[Begin Page extract]

Additionally, on April 11th, through a wholly owned subsidiary, we obtained a new $2.4 billion, seven-year, senior secured term loan. The term loan was issued at 99.75% of FAR, and well mature on April 11, 2025. It bears interest at our election at either the base rate plus 1% per year, or LIBOR plus 2% per year. We have typically used one-month LIBOR to determine our interest rate. The current interest rate under the term loan is 3.9%. The proceeds of the term loan were used to repay and retire our $1.93 billion of outstanding existing term loans to pay off the existing outstanding balances under our revolving credit facility and for general corporate purposes. We are very pleased with this transaction, as we were able to reduce our interest rate spread and improve flexibility under our credit agreement while also extending our maturity dates. We were able to take advantage of a strong market to upsize this financing and raise an incremental $470 million of debt capital. This financing is supportive of our efforts to maintain our target leverage levels and maintain a level of 20 to 25% floating rate debt, as we anticipate our next five or so financings will likely be with mixed rate instruments.

Also, this facility will allow us to more efficiently use our international assets as collateral. In addition to the term loan, we also amended our revolving credit facility at the same time. The amendment increased the total commitments under the facility from $1 billion to $1.25 billion and extended the maturity date from April 11, 2023, lowered the applicable interest rate margins and commitment fees, and amended certain other terms and conditions under our senior credit agreement. Amounts borrowed under the revolver will bear interest at our election at either the base rate plus a margin that ranges from 12.5 basis points to 75 basis points, or LIBOR plus a margin that ranges from 112.5 basis points to 175 basis points, in each case, based on borrower leverage.

As of today, we have $100 million outstanding under the revolver, currently accruing at an interest rate of LIBOR plus 1.5%. Pro forma for these new transactions, the weighted average coupon of our outstanding debt is 3.8%, and our weighted average maturity is approximately five years.

As mentioned with our fourth quarter earnings release, on February 16th, our Board of Directors approved the authorization of a new $1 billion stock repurchase plan, replacing the prior plan During the first quarter, we spent $38.5 million under this plan to repurchase 200,000 shares at an average price of $161.60 per share. Subsequent to the first quarter, we spent an additional $261.5 million under this plan to repurchase $1.6 million shares at an average price of $164.82 per share. All the shares we purchased were retired. As of today, we have a $700 million authorization remaining under the repurchase plan. Share repurchases are an important component of our ability to continue growing earnings per share. The company shares outstanding at March 31, 2018 are $116.5 million, down from $121.3 million at March 31, 2017, and down over another $1.5 million shares in this month of April.

With that, I'll now turn the call over to Jeff.

Jeff Stoops -- President and Chief Executive Officer

Thanks, Mark, and good evening, everyone. As you've heard, we are off to a very good start in 2018. We delivered strong first quarter financial results, continued to see strength in both the domestic and international leasing environments, expanded our tower portfolio by 400 sites, reduced our outstanding share count through stock repurchases, and completed two significant debt financings. We continue to be well positioned for 2018 and beyond.

[End Page extract]
[Begin Recorded data]

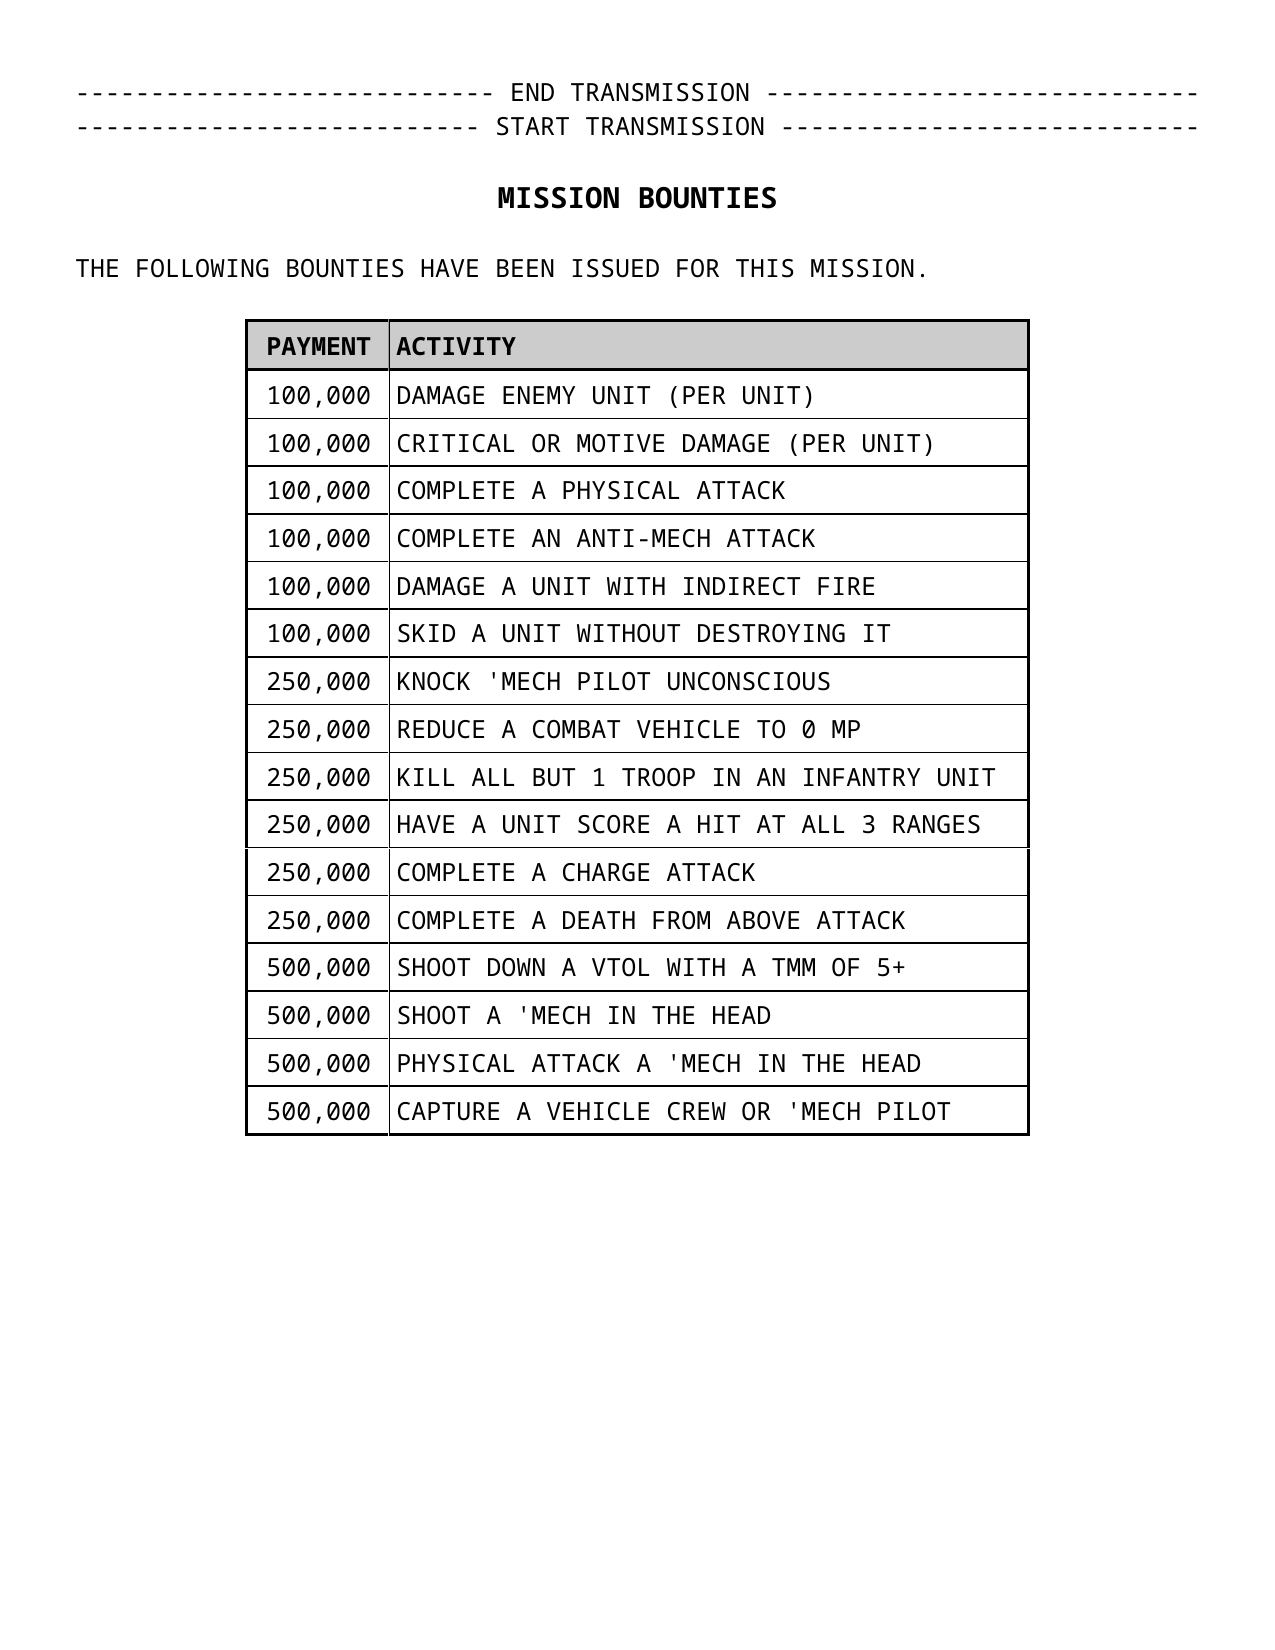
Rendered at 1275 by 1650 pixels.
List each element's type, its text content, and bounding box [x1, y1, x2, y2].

table_cell 250,000 [248, 896, 388, 942]
table_cell COMPLETE A DEATH FROM ABOVE ATTACK [390, 896, 1027, 942]
table_cell 100,000 [248, 371, 388, 418]
table_cell 500,000 [248, 1087, 388, 1133]
text ---------------------------- END TRANSMISSION ----------------------------- [75, 75, 1200, 109]
table_cell 250,000 [248, 753, 388, 799]
table_cell HAVE A UNIT SCORE A HIT AT ALL 3 RANGES [390, 801, 1027, 847]
table_cell CAPTURE A VEHICLE CREW OR 'MECH PILOT [390, 1087, 1027, 1133]
table_cell COMPLETE A CHARGE ATTACK [390, 849, 1027, 895]
table_cell 100,000 [248, 467, 388, 513]
table_cell 250,000 [248, 849, 388, 895]
table_cell DAMAGE A UNIT WITH INDIRECT FIRE [390, 562, 1027, 608]
table_cell COMPLETE A PHYSICAL ATTACK [390, 467, 1027, 513]
table_header PAYMENT [248, 322, 388, 368]
table_cell 100,000 [248, 419, 388, 465]
table_cell 250,000 [248, 658, 388, 704]
table_cell SHOOT DOWN A VTOL WITH A TMM OF 5+ [390, 944, 1027, 990]
table_cell 250,000 [248, 705, 388, 752]
table_cell DAMAGE ENEMY UNIT (PER UNIT) [390, 371, 1027, 418]
table_cell 500,000 [248, 992, 388, 1038]
table_cell 100,000 [248, 515, 388, 561]
table_header ACTIVITY [390, 322, 1027, 368]
table_cell 100,000 [248, 562, 388, 608]
table_cell 500,000 [248, 1039, 388, 1085]
table_cell SHOOT A 'MECH IN THE HEAD [390, 992, 1027, 1038]
table_cell KNOCK 'MECH PILOT UNCONSCIOUS [390, 658, 1027, 704]
text --------------------------- START TRANSMISSION ---------------------------- [75, 109, 1200, 143]
table_cell KILL ALL BUT 1 TROOP IN AN INFANTRY UNIT [390, 753, 1027, 799]
table_cell CRITICAL OR MOTIVE DAMAGE (PER UNIT) [390, 419, 1027, 465]
table_cell 250,000 [248, 801, 388, 847]
table_cell 500,000 [248, 944, 388, 990]
table_cell REDUCE A COMBAT VEHICLE TO 0 MP [390, 705, 1027, 752]
table_cell 100,000 [248, 610, 388, 656]
subtitle MISSION BOUNTIES [75, 177, 1200, 217]
text THE FOLLOWING BOUNTIES HAVE BEEN ISSUED FOR THIS MISSION. [75, 251, 1200, 285]
table_cell PHYSICAL ATTACK A 'MECH IN THE HEAD [390, 1039, 1027, 1085]
table_cell SKID A UNIT WITHOUT DESTROYING IT [390, 610, 1027, 656]
table_cell COMPLETE AN ANTI-MECH ATTACK [390, 515, 1027, 561]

[End Recorded data]

__Problem to solve__: According to the earnings call excerpt above, why was the company pleased with the new term loan transaction? Answer in one to three sentences.

__Exercise output__: The company was pleased because the transaction let it reduce its interest rate spread and improve flexibility under its credit agreement. It also extended the company's maturity dates.